5. Scarlet. Yesterday, Scarlet had her 2 year well child checkup, and was told that not only is she in perfect health- even after her television accident. I was also told that she was incredibly advanced and intelligent. Not only did our new pediatrician confirm all these things that I already knew, but she supported the decisions i made about Scarlet and some seemingly to me unnecessary hearing tests. ANNOUNCEMENT: We have found OUR doctor!!! (No, it doesn't have ALL to do with her telling me what I want to hear. It's because she took time to talk to ALL my children, very attentively, even though only Lilly and Scarlet were there for the appointment.) Scarlet makes me happy because she sometimes still lets me cuddle her. She wears a tutu every day, and that just makes me smile.

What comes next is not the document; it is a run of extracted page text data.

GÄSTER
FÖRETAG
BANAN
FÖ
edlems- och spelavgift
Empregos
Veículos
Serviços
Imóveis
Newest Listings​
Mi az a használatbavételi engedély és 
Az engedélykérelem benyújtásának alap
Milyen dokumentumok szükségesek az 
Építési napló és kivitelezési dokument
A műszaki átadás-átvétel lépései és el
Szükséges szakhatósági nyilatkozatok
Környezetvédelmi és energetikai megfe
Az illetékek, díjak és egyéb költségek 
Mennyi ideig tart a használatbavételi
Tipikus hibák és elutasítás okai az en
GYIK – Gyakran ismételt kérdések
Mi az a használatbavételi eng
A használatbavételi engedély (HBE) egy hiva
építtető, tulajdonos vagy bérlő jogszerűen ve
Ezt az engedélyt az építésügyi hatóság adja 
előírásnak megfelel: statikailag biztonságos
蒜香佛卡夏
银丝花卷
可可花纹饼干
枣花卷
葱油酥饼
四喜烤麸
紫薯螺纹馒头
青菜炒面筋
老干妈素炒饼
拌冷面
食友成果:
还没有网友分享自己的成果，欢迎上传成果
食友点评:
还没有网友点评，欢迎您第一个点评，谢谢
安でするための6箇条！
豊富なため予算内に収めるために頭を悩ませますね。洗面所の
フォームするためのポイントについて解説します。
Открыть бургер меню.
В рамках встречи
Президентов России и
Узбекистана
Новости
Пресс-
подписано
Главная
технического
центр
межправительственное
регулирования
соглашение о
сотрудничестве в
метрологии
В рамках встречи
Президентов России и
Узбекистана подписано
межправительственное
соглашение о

6. I know we're only supposed to list 5, but I have to throw this one in here, because it's a thread of hope for me. We've been TTC for 3 months now, and let's face it, TTC sucks! this morning, I took a test, and before the control line even showed up, a faint blue line appeared. I screamed "BRANDON! WE HAVE A LINE!!!!" and he came in and saw it too! (So I KNOW that if I'm crazy, then I'm not crazy alone.) Alas, by the time the control line showed up, the faint blue line had disappeared. It wasn't there even 2 minutes later, though we watched expectantly. We're clinging hopelessly to the hope that I am pregnant, and it's too early for the hormones to make the line obvious. Wish me luck!!